◆ Исходный текст:
------------------------------
Весна 1918 года на Дону была характерна повсеместными восстаниями Донских казаков против политики центральных властей в виде произвола учреждений советской власти на местах.
Восстания, поднимавшиеся рядовыми казаками, младшим и средним звеном Донского офицерства, позволили в кратчайшие сроки (2,5-3 месяца) восстановить казачью власть почти на всей территории Области Войска Донского, вышвырнув красные банды за её пределы.
Первенство здесь по праву принадлежит Суворовской станице, восстание в которой было первой искрой загоревшегося пожара. Многочисленные «свидетельства» что-то слышавших высокопоставленных повествователей, в дальнейшем создали много путаницы и кривотолков вокруг этих событий. Поэтому вдвойне ценным представляется нижеприводимый материал очевидца и непосредственного участника событий в станице Суворовской Всевеликого Войска Донского – казака Ивана Мельникова.
Конец 1917 года и начало 1918 года были наивысшей точкой революционной температуры, когда и такой крепкий организм, как казачий, надломился, не выдержал и сдал. Дух казачества, под влиянием большевицких лозунгов о мире всего мира, потерял свою сопротивляемость, и яд большевизма широким потоком залил казачьи степи.
------------------------------
◆ Задания:
1. Почему, согласно исходному тексту, материал Ивана Мельникова представляется вдвойне ценным? Ответьте одним–тремя предложениями.
2. Перепечатайте фрагмент исходного текста, начиная со слов «Конец 1917 года» и заканчивая словами «залил казачьи степи.».
Следующие строки — отдельный материал, к исходному тексту не относящийся.

◆ Исходные данные:
------------------------------
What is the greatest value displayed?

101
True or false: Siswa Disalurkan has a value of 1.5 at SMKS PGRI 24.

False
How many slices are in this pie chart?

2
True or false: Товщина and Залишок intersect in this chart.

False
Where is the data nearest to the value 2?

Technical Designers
------------------------------
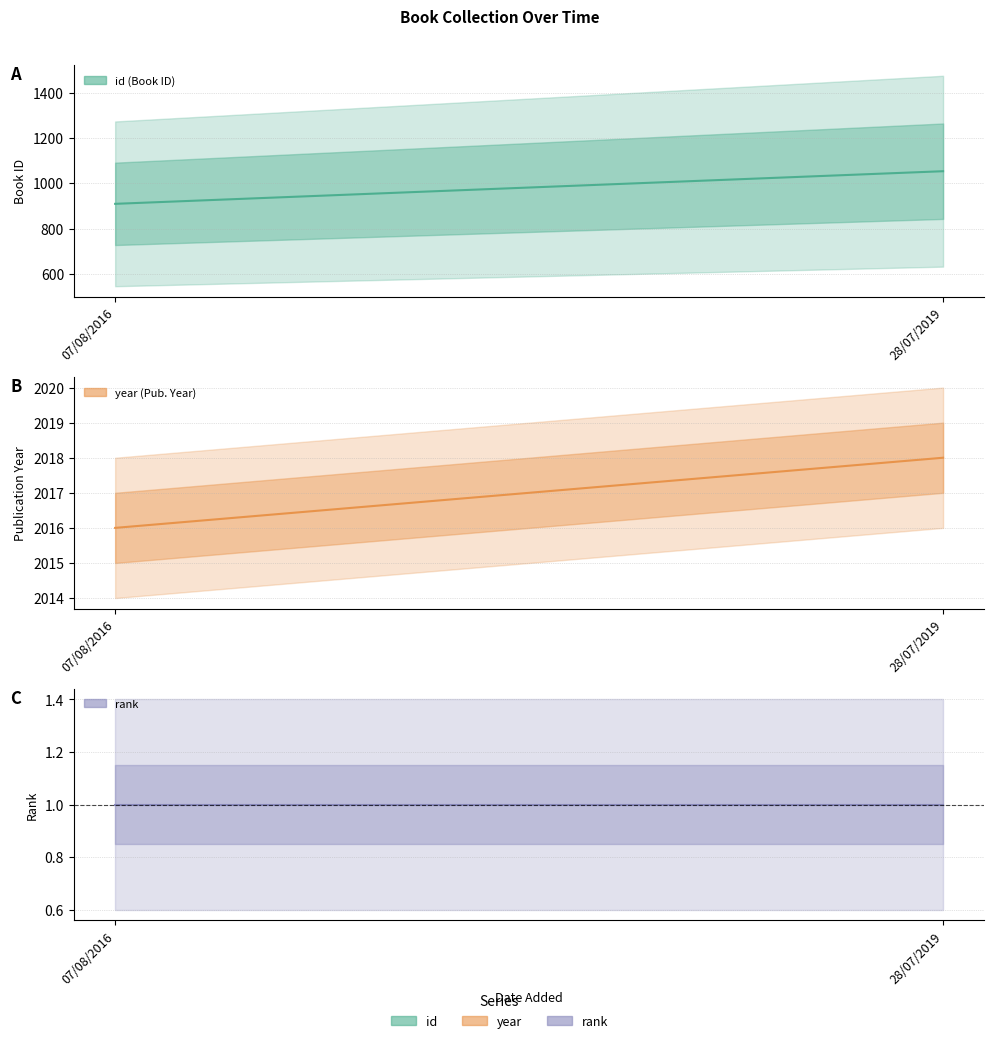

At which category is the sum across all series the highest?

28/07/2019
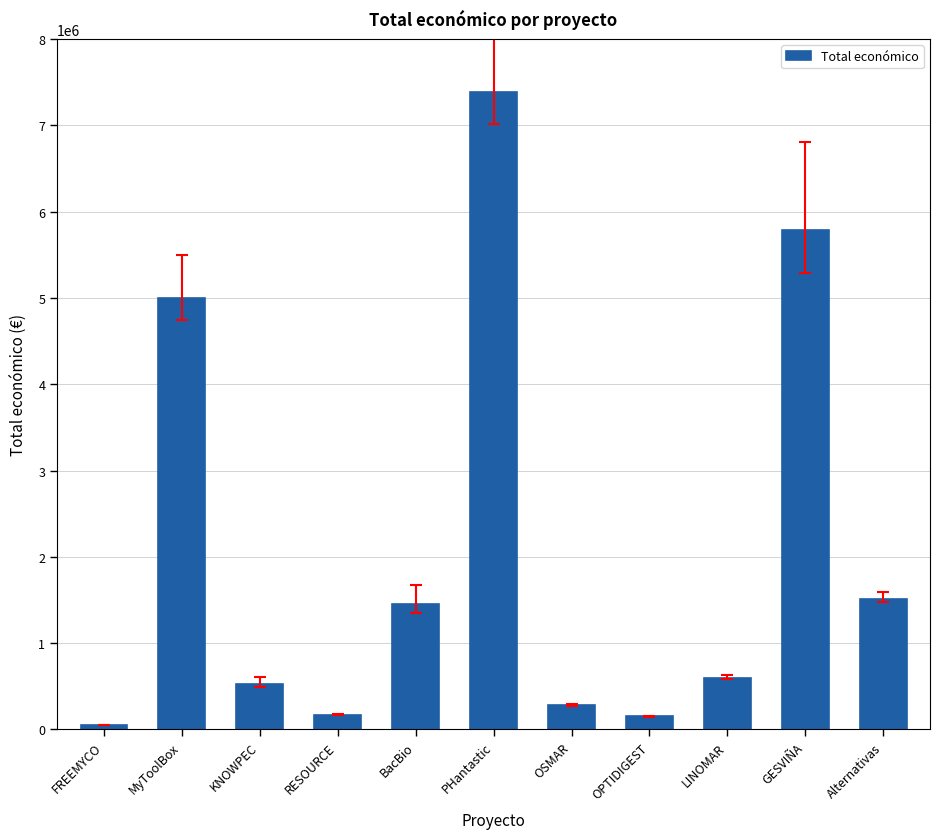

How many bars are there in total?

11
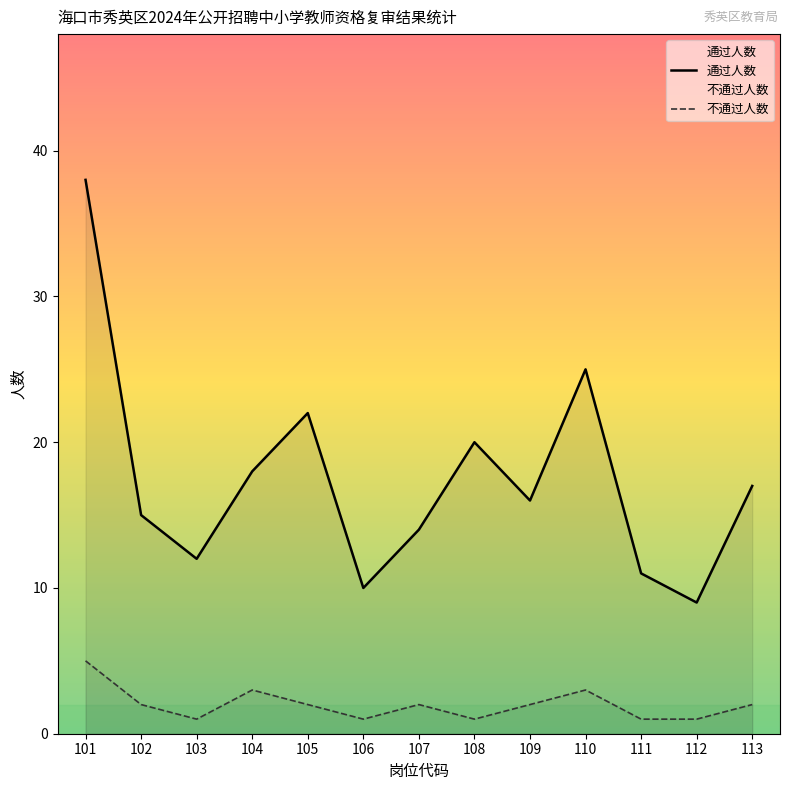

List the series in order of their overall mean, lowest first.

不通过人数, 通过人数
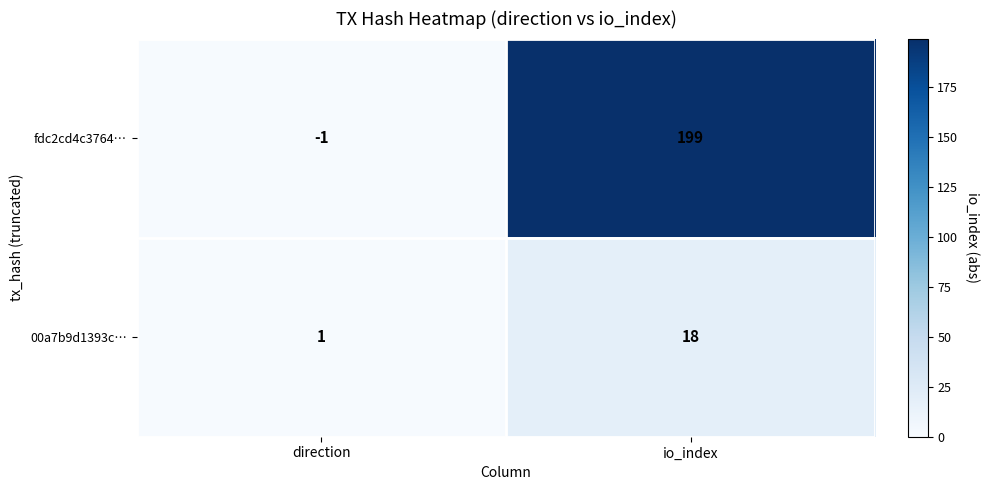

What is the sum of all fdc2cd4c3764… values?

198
------------------------------
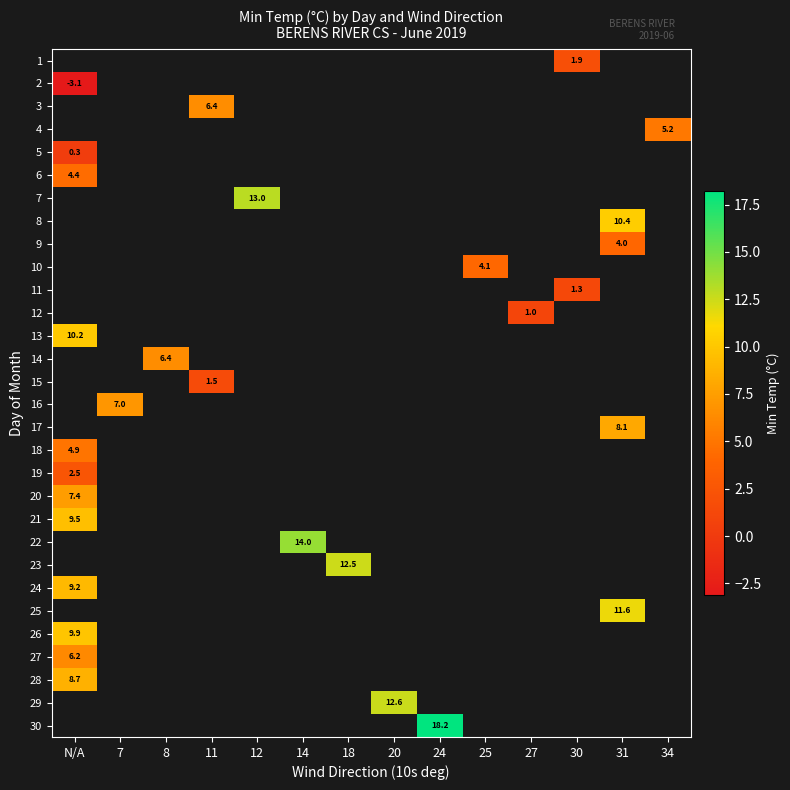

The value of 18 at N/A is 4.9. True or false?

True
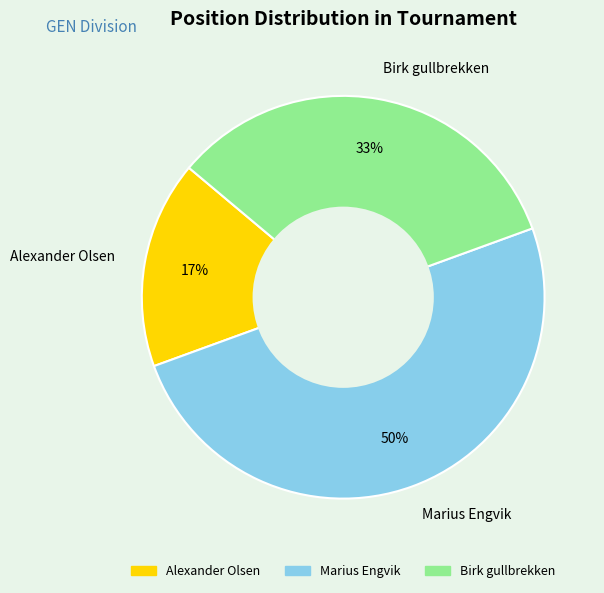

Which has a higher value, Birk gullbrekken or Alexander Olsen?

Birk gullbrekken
------------------------------
◆ Ответы:
1. Многочисленные «свидетельства» высокопоставленных повествователей, лишь что-то слышавших, создали вокруг событий в станице Суворовской много путаницы и кривотолков. Иван Мельников же был очевидцем и непосредственным участником этих событий.

2.
Конец 1917 года и начало 1918 года были наивысшей точкой революционной температуры, когда и такой крепкий организм, как казачий, надломился, не выдержал и сдал. Дух казачества, под влиянием большевицких лозунгов о мире всего мира, потерял свою сопротивляемость, и яд большевизма широким потоком залил казачьи степи.